Fellow advocates of criminal justice reform:
Below is an open letter to Illinois Attorney General Lisa Madigan calling for evidentiary hearings and new trials for police torture victims under former Commander Jon Burge, who is widely known to have led a ring of brutal cops who electro-shocked, beat and suffocated African-American men into "confessing" to crimes. We would like to collect as many signatures as
possible to send to Madigan before Feb. 1. If she fails to respond in a satisfactory way, we plan to deliver the letter to her at a Feb. 14 rally, along with another letter from some of the torture victims.
Please sign onto the open letter by emailing your name, and how you wish to be identified (name of organization, relationship to a prisoner, etc.)
tojulien (at) nodeathpenalty.org.
And hope to see you all on February 14th!
Julien Ball
Campaign to End the Death Penalty
Attorney General Lisa Madigan
James R. Thompson Center
100 W. Randolph, 12th Floor
Chicago, IL 60601
January 24, 2008
Dear Lisa Madigan:
On behalf of the victims of former Area 2 and Area 3 Violent Crimes Commander Jon Burge and certain Chicago police officers under his command, we, the undersigned are writing to urge you to initiate new evidentiary hearings on all cases you oversee in which evidence exists that acts of torture led or contributed to the conviction and incarceration of torture
victims in Illinois. We also urge you to use your status as Attorney General to call for new trials for all Illinois prisoners with evidence of torture, regardless of whether you or the States Attorney’s office is responsible for prosecution of their appeals.
As you are aware, the Special Prosecutors’ Report filed July 19, 2006, regarding police torture under Jon Burge, concluded that there was strong evidence beyond a reasonable doubt that Burge and his subordinates committed numerous acts of torture against African-American defendants, including electrically shocking individuals on their genitals, lips and ears with an
electric shock box or cattle prod, suffocating individuals with plastic bags, subjecting men to mock executions with guns, physical beatings with telephone books and rubber hoses, and numerous other forms of physical and psychological abuse.

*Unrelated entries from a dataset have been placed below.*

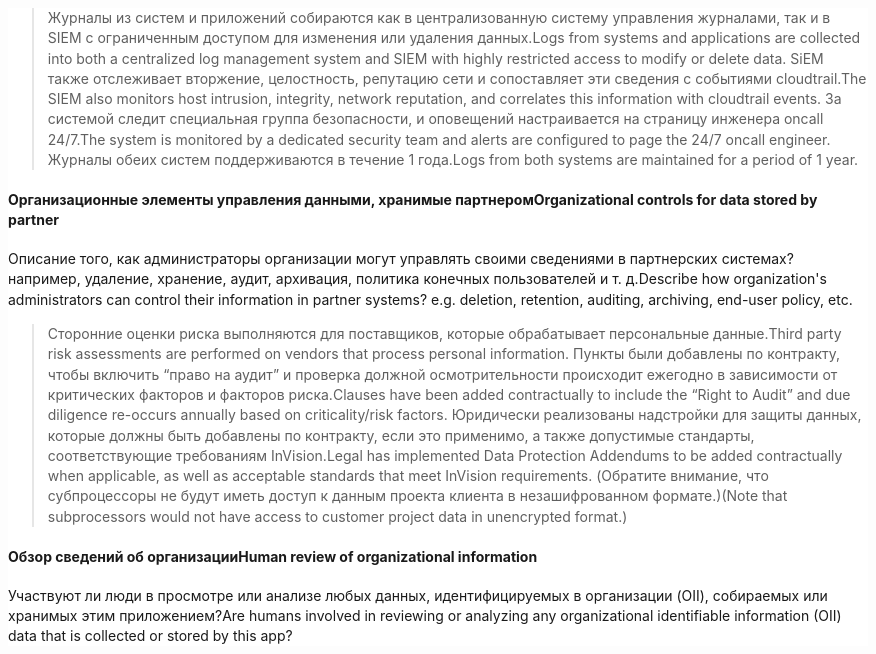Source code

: ><span data-ttu-id="975cb-140">Журналы из систем и приложений собираются как в централизованную систему управления журналами, так и в SIEM с ограниченным доступом для изменения или удаления данных.</span><span class="sxs-lookup"><span data-stu-id="975cb-140">Logs  from  systems  and  applications  are  collected  into  both  a  centralized  log  management system  and  SIEM  with  highly  restricted  access  to  modify  or  delete  data.</span></span> <span data-ttu-id="975cb-141">SiEM также отслеживает вторжение, целостность, репутацию сети и сопоставляет эти сведения с событиями cloudtrail.</span><span class="sxs-lookup"><span data-stu-id="975cb-141">The SIEM also monitors host intrusion, integrity, network reputation, and correlates this information with cloudtrail events.</span></span> <span data-ttu-id="975cb-142">За системой следит специальная группа безопасности, и оповещений настраивается на страницу инженера oncall 24/7.</span><span class="sxs-lookup"><span data-stu-id="975cb-142">The system is monitored by a dedicated security team and alerts are configured to page the 24/7 oncall engineer.</span></span> <span data-ttu-id="975cb-143">Журналы обеих систем поддерживаются в течение 1 года.</span><span class="sxs-lookup"><span data-stu-id="975cb-143">Logs from both systems are maintained for a period of 1 year.</span></span>

#### <a name="organizational-controls-for-data-stored-by-partner"></a><span data-ttu-id="975cb-144">Организационные элементы управления данными, хранимые партнером</span><span class="sxs-lookup"><span data-stu-id="975cb-144">Organizational controls for data stored by partner</span></span>

<span data-ttu-id="975cb-145">Описание того, как администраторы организации могут управлять своими сведениями в партнерских системах? например, удаление, хранение, аудит, архивация, политика конечных пользователей и т. д.</span><span class="sxs-lookup"><span data-stu-id="975cb-145">Describe how organization's administrators can control their information in partner systems? e.g. deletion, retention, auditing, archiving, end-user policy, etc.</span></span>

><span data-ttu-id="975cb-146">Сторонние оценки риска выполняются для поставщиков, которые обрабатывает персональные данные.</span><span class="sxs-lookup"><span data-stu-id="975cb-146">Third party risk assessments are performed on vendors that process personal information.</span></span> <span data-ttu-id="975cb-147">Пункты были добавлены по контракту, чтобы включить &#8220;право на аудит&#8221; и проверка должной осмотрительности происходит ежегодно в зависимости от критических факторов и факторов риска.</span><span class="sxs-lookup"><span data-stu-id="975cb-147">Clauses have been added contractually to include the &#8220;Right to Audit&#8221; and due diligence re-occurs annually based on criticality/risk factors.</span></span> <span data-ttu-id="975cb-148">Юридически реализованы надстройки для защиты данных, которые должны быть добавлены по контракту, если это применимо, а также допустимые стандарты, соответствующие требованиям InVision.</span><span class="sxs-lookup"><span data-stu-id="975cb-148">Legal has implemented Data Protection Addendums to be added contractually when applicable, as well as acceptable standards that meet InVision requirements.</span></span> <span data-ttu-id="975cb-149">(Обратите внимание, что субпроцессоры не будут иметь доступ к данным проекта клиента в незашифрованном формате.)</span><span class="sxs-lookup"><span data-stu-id="975cb-149">(Note that subprocessors would not have access to customer project data in unencrypted format.)</span></span>

#### <a name="human-review-of-organizational-information"></a><span data-ttu-id="975cb-150">Обзор сведений об организации</span><span class="sxs-lookup"><span data-stu-id="975cb-150">Human review of organizational information</span></span>

<span data-ttu-id="975cb-151">Участвуют ли люди в просмотре или анализе любых данных, идентифицируемых в организации (OII), собираемых или хранимых этим приложением?</span><span class="sxs-lookup"><span data-stu-id="975cb-151">Are humans involved in reviewing or analyzing any organizational identifiable information (OII) data that is collected or stored by this app?</span></span>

These acts of torture were committed, in part, to extract confessions from the victims. These confessions were subsequently used against them in their criminal prosecutions, resulting in their convictions. Strong evidence exists that the number of victims may be in the hundreds. Many of these men
remain incarcerated today as a direct result of the misconduct of the Chicago Police Department and the complicity of the Cook County State’s Attorney’s Office during this dark period in Chicago’s history.
On July 10, 2007, the Cook County Board passed Resolution 07-R-290, urging you, as our Illinois Attorney General, to initiate new evidentiary hearings to determine if Burge’s victims were coerced into confessing. However, six (6) months have passed and neither you nor your office have taken action for these men, who remain wrongly incarcerated today.
Ms. Madigan, we would like to remind you of your campaign promise. When you ran for Attorney General in 2002, you said: "I can promise that as attorney general, I will never cover up the truth and stand in the way of justice."
Yet in five years on the job, you have yet to order a single evidentiary hearing for torture victims you continue to prosecute. The failure to give torture victims their day in court will continue to haunt your career until you take action to right this wrong. As Dr. Martin Luther King pointed out in his Letter from a Birmingham Jail: “Justice too long delayed is justice
denied.”
If your father, brother or son had confessed to a crime while being electrocuted, suffocated, beaten, or mock-executed, would he still be incarcerated? We think otherwise, and demand the same courtesy for torture victims and their families.